Votre collaboration avec Xavier Niel pour lancer 42 en 2013, l’école “ovni” selon la presse, a fait beaucoup de bruit à l’international et fut un tremplin de lancement sans précédent du “style Sadirac”. Comment cette collaboration avec le fondateur de Free s’est-elle déroulée?

Nicolas Sadirac : Je connaissais déjà un peu Xavier Niel. Nous venons du même petit milieu des hackers/entrepreneurs des années 1990. J’ai d’ailleurs observé de manière admirative son ascension fulgurante dans les télécoms en France. Mais notre rapprochement autour du projet 42 a eu lieu plus tard, vers 2012.

Je venais alors de lancer la Web@cadémie en 2010 avec François-Afif Benthanane (Zup de Co) et nos premières promos commençaient à être placées en entreprise. Une jeune fille, sans formation, à part son passage récent à la Web@cadémie, avait rejoint Free et en a mis plein les yeux à Xavier Niel lors d’une réunion de travail. Ce dernier a vite compris le potentiel de la Web@cadémie, son entreprise étant confrontée comme beaucoup d’autres au challenge de former beaucoup de nouveaux talents très rapidement. Il m’a interpellé sur sa rencontre avec notre ex-étudiante, et nous avons alors commencé à plancher sur la création d’une école de formation aux métiers du digital.

Xavier Niel s’est fortement engagé dans le lancement et la croissance de 42. Pendant que lui assurait le rôle d’ambassadeur de marque, j’avais de mon côté carte blanche pour développer la formule pédagogique Web@cadémie, qui en réalité n’était que la petite soeur de l’approche pédagogique que j’ai développée à l’Epitech pendant 10 ans. J’ai donc repris le concept de piscine pour les concours d’entrée, les cours sans professeurs, l’abandon de la tyrannie des notes, … en plaçant bien sûr la dynamique de groupe au centre des modèles pédagogiques déployés.

Tous ces choix n’émanent pas d’un libéralisme sans foi ni loi, mais sont la résultante de ce que j’appellerais les hard facts sur la formation professionnelle qui se sont imposés à moi dans mes 20 ans d’expérience.

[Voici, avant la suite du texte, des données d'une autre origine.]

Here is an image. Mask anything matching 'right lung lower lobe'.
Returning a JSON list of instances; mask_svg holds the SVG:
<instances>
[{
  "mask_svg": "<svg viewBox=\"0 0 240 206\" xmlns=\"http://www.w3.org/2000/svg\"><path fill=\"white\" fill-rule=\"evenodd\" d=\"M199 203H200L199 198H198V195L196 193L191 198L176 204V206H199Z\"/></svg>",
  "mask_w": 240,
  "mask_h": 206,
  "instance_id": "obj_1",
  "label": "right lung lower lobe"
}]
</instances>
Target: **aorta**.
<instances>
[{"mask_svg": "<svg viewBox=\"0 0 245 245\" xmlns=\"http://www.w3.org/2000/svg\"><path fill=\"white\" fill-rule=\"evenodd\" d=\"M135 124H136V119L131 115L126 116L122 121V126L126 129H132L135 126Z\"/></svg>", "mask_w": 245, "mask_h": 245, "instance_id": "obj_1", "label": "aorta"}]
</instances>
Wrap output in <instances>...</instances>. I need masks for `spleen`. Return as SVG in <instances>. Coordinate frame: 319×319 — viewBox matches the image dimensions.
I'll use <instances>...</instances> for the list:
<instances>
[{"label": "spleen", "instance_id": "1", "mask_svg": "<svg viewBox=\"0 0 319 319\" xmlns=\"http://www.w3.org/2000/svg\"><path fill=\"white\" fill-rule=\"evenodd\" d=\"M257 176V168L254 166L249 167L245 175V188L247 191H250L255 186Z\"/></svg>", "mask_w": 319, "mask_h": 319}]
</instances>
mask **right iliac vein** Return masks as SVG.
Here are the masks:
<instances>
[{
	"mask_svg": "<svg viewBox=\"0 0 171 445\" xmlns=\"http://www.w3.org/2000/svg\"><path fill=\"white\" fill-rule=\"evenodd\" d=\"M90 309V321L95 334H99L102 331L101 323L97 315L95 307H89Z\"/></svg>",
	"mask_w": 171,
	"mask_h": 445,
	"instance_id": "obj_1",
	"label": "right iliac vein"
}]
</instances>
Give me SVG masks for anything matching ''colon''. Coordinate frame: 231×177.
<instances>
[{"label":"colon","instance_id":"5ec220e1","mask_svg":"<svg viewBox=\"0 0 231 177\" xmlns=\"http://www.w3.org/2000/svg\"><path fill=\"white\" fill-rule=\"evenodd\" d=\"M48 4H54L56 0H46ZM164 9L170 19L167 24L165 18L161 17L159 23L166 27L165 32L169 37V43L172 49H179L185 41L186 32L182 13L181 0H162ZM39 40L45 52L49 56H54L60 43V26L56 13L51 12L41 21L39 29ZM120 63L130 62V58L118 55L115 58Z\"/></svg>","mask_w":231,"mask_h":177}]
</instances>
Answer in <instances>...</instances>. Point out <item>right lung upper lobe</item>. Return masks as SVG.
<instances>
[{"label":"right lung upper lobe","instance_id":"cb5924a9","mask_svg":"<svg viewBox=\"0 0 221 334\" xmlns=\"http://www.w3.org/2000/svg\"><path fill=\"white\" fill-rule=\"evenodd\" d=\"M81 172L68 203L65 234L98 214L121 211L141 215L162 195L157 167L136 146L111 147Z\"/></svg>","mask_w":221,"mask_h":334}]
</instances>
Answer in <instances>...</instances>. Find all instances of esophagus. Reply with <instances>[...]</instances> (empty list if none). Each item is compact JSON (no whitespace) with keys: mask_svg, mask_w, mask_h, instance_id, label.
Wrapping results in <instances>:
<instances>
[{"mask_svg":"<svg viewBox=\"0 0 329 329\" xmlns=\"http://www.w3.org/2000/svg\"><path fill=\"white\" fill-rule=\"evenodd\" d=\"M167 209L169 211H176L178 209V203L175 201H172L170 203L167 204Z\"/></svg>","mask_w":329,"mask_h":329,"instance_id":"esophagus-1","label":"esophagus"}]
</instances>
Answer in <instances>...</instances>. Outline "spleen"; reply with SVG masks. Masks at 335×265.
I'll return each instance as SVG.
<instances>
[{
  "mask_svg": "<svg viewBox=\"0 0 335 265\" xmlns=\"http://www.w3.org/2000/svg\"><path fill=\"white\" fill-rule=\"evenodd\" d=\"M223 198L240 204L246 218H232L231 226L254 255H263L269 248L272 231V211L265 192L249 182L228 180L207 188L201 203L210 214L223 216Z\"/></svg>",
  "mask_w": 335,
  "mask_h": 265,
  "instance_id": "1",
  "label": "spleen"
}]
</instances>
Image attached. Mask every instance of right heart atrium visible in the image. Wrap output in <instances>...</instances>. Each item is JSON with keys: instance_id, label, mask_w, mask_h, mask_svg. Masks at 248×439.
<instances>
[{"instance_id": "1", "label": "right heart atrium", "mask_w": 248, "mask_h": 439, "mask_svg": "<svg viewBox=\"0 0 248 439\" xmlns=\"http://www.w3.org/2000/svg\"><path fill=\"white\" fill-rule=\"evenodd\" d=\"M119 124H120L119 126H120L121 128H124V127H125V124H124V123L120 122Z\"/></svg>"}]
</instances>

Quelles sont les grandes lignes à retenir d’Apprendre 3.0 ?

Nicolas Sadirac : Tout d’abord, dans Apprendre 3.0, je prends le temps de revenir sur la genèse du style pédagogique que j’ai développé. Cet historique me permet d’établir la cohérence empirique de ma méthodologie.

Le premier constat de ma carrière qui me sortit de mes gonds remonte à l’époque où je gérais le système informatique de l’Epita dans les années 1990. En créant un club d’informatique du soir réunissant les passionnés de programmation, je me suis rendu compte à quel point l’apprentissage volontaire était plus efficace et satisfaisant que l’apprentissage forcé. “Apprendre à l’enfant par le jeu” était finalement un concept qui s’appliquait aussi beaucoup à l’adulte.

L’autre grand constat de mon début de carrière vint au début des années Epitech (à partir de 1999). Je constatais alors que, dans un cours, lorsque la pratique précède la théorie, alors la théorie est parfaitement bien acquise. Il devint évident que chaque nouvelle leçon devait être d’abord mise en pratique, puis théorisée une fois que l’étudiant avait identifié les problèmes et devenait demandeur de solutions, et non l’inverse.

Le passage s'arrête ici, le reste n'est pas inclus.